Bir İdealizm Sembolü Olarak Akif

 

Korkma!

O, bir milletin varlık yokluk mücadelesi verdiği bir dönemde ortaya çıkmış ve “Korkma!” diye haykırmıştı.  Bir çağlayan gibi devam eden sözcük, mısra, beyit ve dörtlükler bu milletin bağımsızlık bildirgesi, özgürlük manifestosu ve milli mutabakat metni olan İstiklal Marşını ortaya çıkarmıştı.

M. Akif Ersoy, samimiyeti, içtenliği, tevazuu, takvası, ilmi ve sanatçı kişiliğiyle, kısacası her yönüyle bu topraklarda her zaman gençlerimize model olarak gösterebileceğimiz isimlerin başında geldi. Bu konum, o kadar hak edilmiş bir konumdur ki, eğer bu coğrafyada, bir olgu olarak idealizm ve dava adamlığı bir insanla sembolize edilecek olsaydı, bu kişi hiç tereddütsüz M. Akif Ersoy olurdu.   

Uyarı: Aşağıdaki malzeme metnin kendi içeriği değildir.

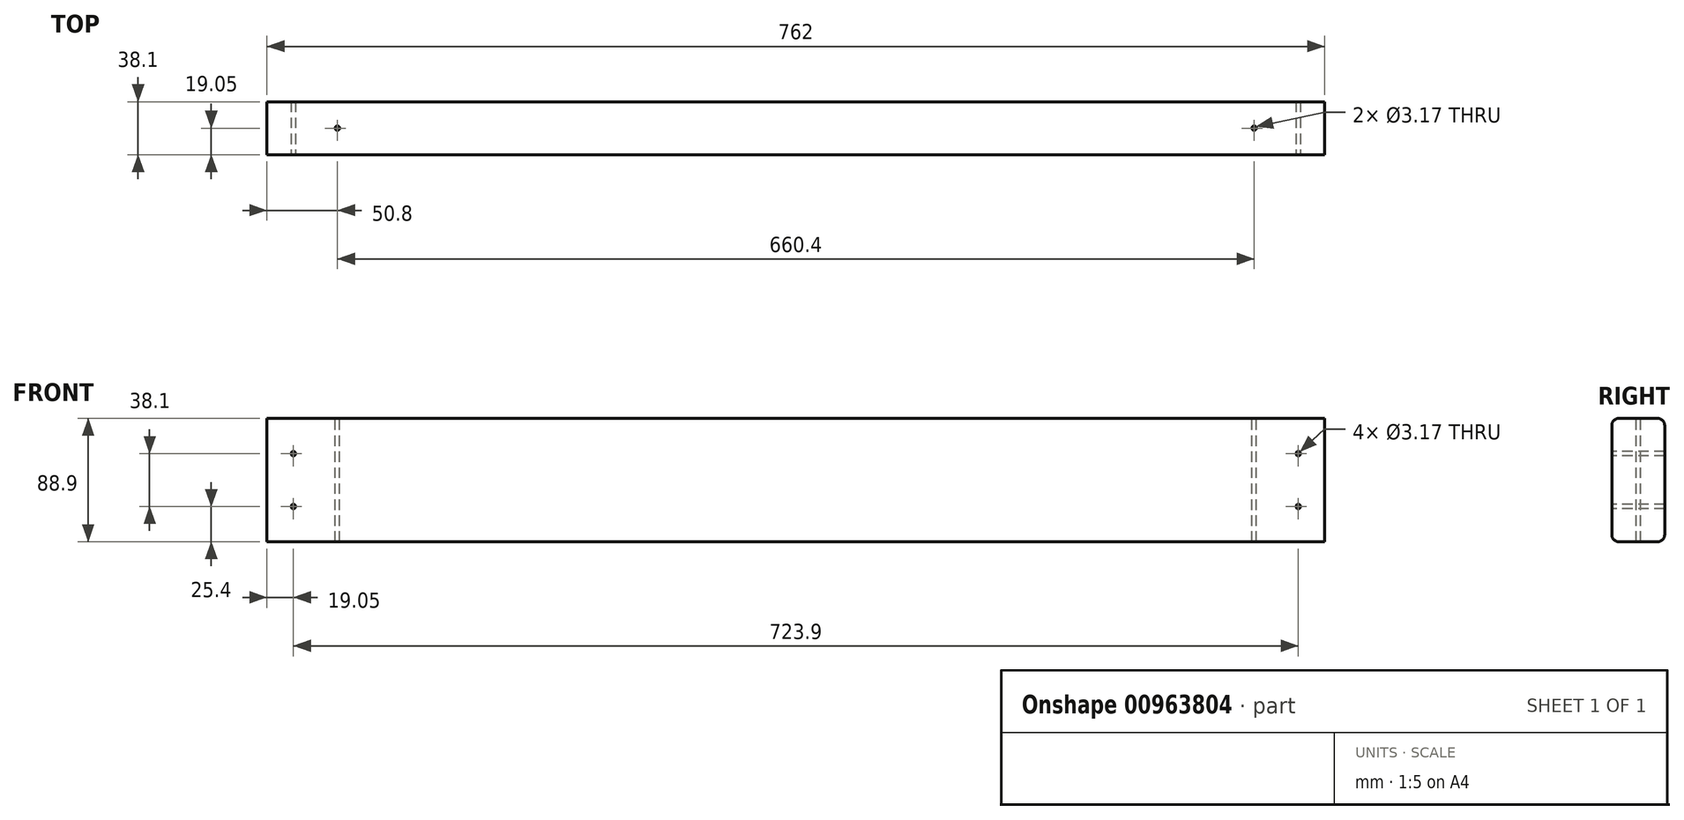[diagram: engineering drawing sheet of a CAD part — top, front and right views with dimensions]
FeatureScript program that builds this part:
annotation { "Feature Type Name" : "Feature", "Feature Type Description" : "" }
export const myFeature = defineFeature(function(context is Context, id is Id, definition is map)
    precondition{}
    {
        {
            var Q0;
            Q0=qCreatedBy(makeId("Right.planeOp"),FACE);
            var sketch = newSketch(context, id + "F0", { "sketchPlane" : qUnion([Q0])});
            skLineSegment(sketch, "E0.bottom", {"start": v(19.05, 44.45) * mm, "end": v(-19.05, 44.45) * mm});
            skLineSegment(sketch, "E0.top", {"start": v(19.05, -44.45) * mm, "end": v(-19.05, -44.45) * mm});
            skLineSegment(sketch, "E0.left", {"start": v(19.05, 44.45) * mm, "end": v(19.05, -44.45) * mm});
            skLineSegment(sketch, "E0.right", {"start": v(-19.05, 44.45) * mm, "end": v(-19.05, -44.45) * mm});
            skPoint(sketch, "E0.middle", {"position": v(0, 0) * mm});
            skSolve(sketch);
        }
        {
            var Q0;
            Q0=makeQuery(id+"F0.imprint","IMPRINT",FACE,{"disambiguationData":[TD([[makeQuery(id+"F0.imprint","IMPRINT",EDGE,{"derivedFrom":sQuery(id+"F0.wireOp",EDGE,"E0.bottom")}),1.0]])]});
            extrude(context, id + "F1", {"entities" : qUnion([Q0]), "endBound" : BoundingType.SYMMETRIC, "depth" : 762 * mm, "offsetDistance" : 25.4 * mm});
        }
        {
            var Q0;
            Q0=makeQuery(id+"F1.opExtrude","SWEPT_EDGE",EDGE,{"disambiguationData":[OSD([sQuery(id+"F0.wireOp",EDGE,"E0.bottom"),sQuery(id+"F0.wireOp",EDGE,"E0.right")])]});
            var Q1;
            Q1=makeQuery(id+"F1.opExtrude","SWEPT_EDGE",EDGE,{"disambiguationData":[OSD([sQuery(id+"F0.wireOp",EDGE,"E0.bottom"),sQuery(id+"F0.wireOp",EDGE,"E0.left")])]});
            var Q2;
            Q2=makeQuery(id+"F1.opExtrude","SWEPT_EDGE",EDGE,{"disambiguationData":[OSD([sQuery(id+"F0.wireOp",EDGE,"E0.top"),sQuery(id+"F0.wireOp",EDGE,"E0.right")])]});
            var Q3;
            Q3=makeQuery(id+"F1.opExtrude","SWEPT_EDGE",EDGE,{"disambiguationData":[OSD([sQuery(id+"F0.wireOp",EDGE,"E0.top"),sQuery(id+"F0.wireOp",EDGE,"E0.left")])]});
            fillet(context, id + "F2", {"entities" : qUnion([Q0, Q1, Q2, Q3]), "radius" : 5.08 * mm, "tangentPropagation" : true, "allowEdgeOverflow" : false});
        }
        {
            var Q0;
            Q0=makeQuery(id+"F1.opExtrude","SWEPT_FACE",FACE,{"disambiguationData":[OSD([sQuery(id+"F0.wireOp",EDGE,"E0.bottom")])]});
            var sketch = newSketch(context, id + "F3", { "sketchPlane" : qUnion([Q0])});
            skCircle(sketch, "E1", {"center": v(330.2, 0) * mm, "radius": 1.59 * mm});
            skSolve(sketch);
        }
        {
            var Q0;
            Q0=makeQuery(id+"F3.imprint","IMPRINT",FACE,{"disambiguationData":[TD([[makeQuery(id+"F3.imprint","IMPRINT",EDGE,{"derivedFrom":sQuery(id+"F3.wireOp",EDGE,"E1")}),1.0]])]});
            var Q1;
            Q1=sQuery(id+"F3.wireOp",EDGE,"E1");
            var Q2;
            Q2=makeQuery(id+"F1.opExtrude","SWEPT_FACE",FACE,{"disambiguationData":[OSD([sQuery(id+"F0.wireOp",EDGE,"E0.top")])]});
            extrude(context, id + "F4", {"entities" : qUnion([Q0]), "operationType" : NewBodyOperationType.REMOVE, "surfaceEntities" : qUnion([Q1]), "endBound" : BoundingType.UP_TO_SURFACE, "oppositeDirection" : true, "depth" : 25.4 * mm, "endBoundEntityFace" : qUnion([Q2]), "offsetDistance" : 25.4 * mm});
        }
        {
            var Q0;
            Q0=makeQuery(id+"F1.opExtrude","SWEPT_FACE",FACE,{"disambiguationData":[OSD([sQuery(id+"F0.wireOp",EDGE,"E0.bottom")])]});
            var sketch = newSketch(context, id + "F5", { "sketchPlane" : qUnion([Q0])});
            skCircle(sketch, "E2", {"center": v(-330.2, 0) * mm, "radius": 1.59 * mm});
            skSolve(sketch);
        }
        {
            var Q0;
            Q0=makeQuery(id+"F5.imprint","IMPRINT",FACE,{"disambiguationData":[TD([[makeQuery(id+"F5.imprint","IMPRINT",EDGE,{"derivedFrom":sQuery(id+"F5.wireOp",EDGE,"E2")}),1.0]])]});
            var Q1;
            Q1=sQuery(id+"F5.wireOp",EDGE,"E2");
            var Q2;
            Q2=makeQuery(id+"F1.opExtrude","SWEPT_FACE",FACE,{"disambiguationData":[OSD([sQuery(id+"F0.wireOp",EDGE,"E0.top")])]});
            extrude(context, id + "F6", {"entities" : qUnion([Q0]), "operationType" : NewBodyOperationType.REMOVE, "surfaceEntities" : qUnion([Q1]), "endBound" : BoundingType.UP_TO_SURFACE, "oppositeDirection" : true, "depth" : 25.4 * mm, "endBoundEntityFace" : qUnion([Q2]), "offsetDistance" : 25.4 * mm});
        }
        {
            var Q0;
            Q0=makeQuery(id+"F1.opExtrude","SWEPT_FACE",FACE,{"disambiguationData":[OSD([sQuery(id+"F0.wireOp",EDGE,"E0.right")])]});
            var sketch = newSketch(context, id + "F7", { "sketchPlane" : qUnion([Q0])});
            skCircle(sketch, "E3", {"center": v(-361.95, 19.05) * mm, "radius": 1.59 * mm});
            skSolve(sketch);
        }
        {
            var Q0;
            Q0=makeQuery(id+"F7.imprint","IMPRINT",FACE,{"disambiguationData":[TD([[makeQuery(id+"F7.imprint","IMPRINT",EDGE,{"derivedFrom":sQuery(id+"F7.wireOp",EDGE,"E3")}),-1.0]])]});
            var sketch = newSketch(context, id + "F8", { "sketchPlane" : qUnion([Q0])});
            skCircle(sketch, "E4", {"center": v(-361.95, -19.05) * mm, "radius": 1.59 * mm});
            skSolve(sketch);
        }
        {
            var Q0;
            Q0=makeQuery(id+"F7.imprint","IMPRINT",FACE,{"disambiguationData":[TD([[makeQuery(id+"F7.imprint","IMPRINT",EDGE,{"derivedFrom":sQuery(id+"F7.wireOp",EDGE,"E3")}),-1.0]])]});
            var sketch = newSketch(context, id + "F9", { "sketchPlane" : qUnion([Q0])});
            skCircle(sketch, "E5", {"center": v(361.95, 19.05) * mm, "radius": 1.59 * mm});
            skSolve(sketch);
        }
        {
            var Q0;
            Q0=makeQuery(id+"F7.imprint","IMPRINT",FACE,{"disambiguationData":[TD([[makeQuery(id+"F7.imprint","IMPRINT",EDGE,{"derivedFrom":sQuery(id+"F7.wireOp",EDGE,"E3")}),-1.0]])]});
            var sketch = newSketch(context, id + "F10", { "sketchPlane" : qUnion([Q0])});
            skCircle(sketch, "E6", {"center": v(361.95, -19.05) * mm, "radius": 1.59 * mm});
            skSolve(sketch);
        }
        {
            var Q0;
            Q0 = qSketchRegion(id + "F7", true);
            var Q1;
            Q1 = qSketchRegion(id + "F8", true);
            var Q2;
            Q2 = qSketchRegion(id + "F9", true);
            var Q3;
            Q3 = qSketchRegion(id + "F10", true);
            var Q4;
            Q4=makeQuery(id+"F1.opExtrude","SWEPT_FACE",FACE,{"disambiguationData":[OSD([sQuery(id+"F0.wireOp",EDGE,"E0.left")])]});
            extrude(context, id + "F11", {"entities" : qUnion([Q0, Q1, Q2, Q3]), "operationType" : NewBodyOperationType.REMOVE, "endBound" : BoundingType.UP_TO_SURFACE, "oppositeDirection" : true, "depth" : 25.4 * mm, "endBoundEntityFace" : qUnion([Q4]), "offsetDistance" : 25.4 * mm});
        }
    });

Akif, çok yönlü ve çok boyutlu bir insandı. Büyük bir şair, mütefekkir, mücadele ve gönül insanı olmanın yanı sıra, başka birçok meziyete sahipti. Halkalı Ziraat Mektebini birincilikle bitirmişti. Güreşte okul, gülle atmada ise İstanbul birincisiydi. Kıyıcı Osman Pehlivan`dan güreş dersleri almıştı. At binmede hünere sahipti. İstanbul boğazını yüzerek karşıya geçecek kadar yüzme sporuna aşinaydı. İyi düzeyde Arapça, Farsça ve Fransızca biliyordu. Camilerde vaaz edecek, hatta meal ve tefsir yazacak kadar İslami ilimlere hâkimdi.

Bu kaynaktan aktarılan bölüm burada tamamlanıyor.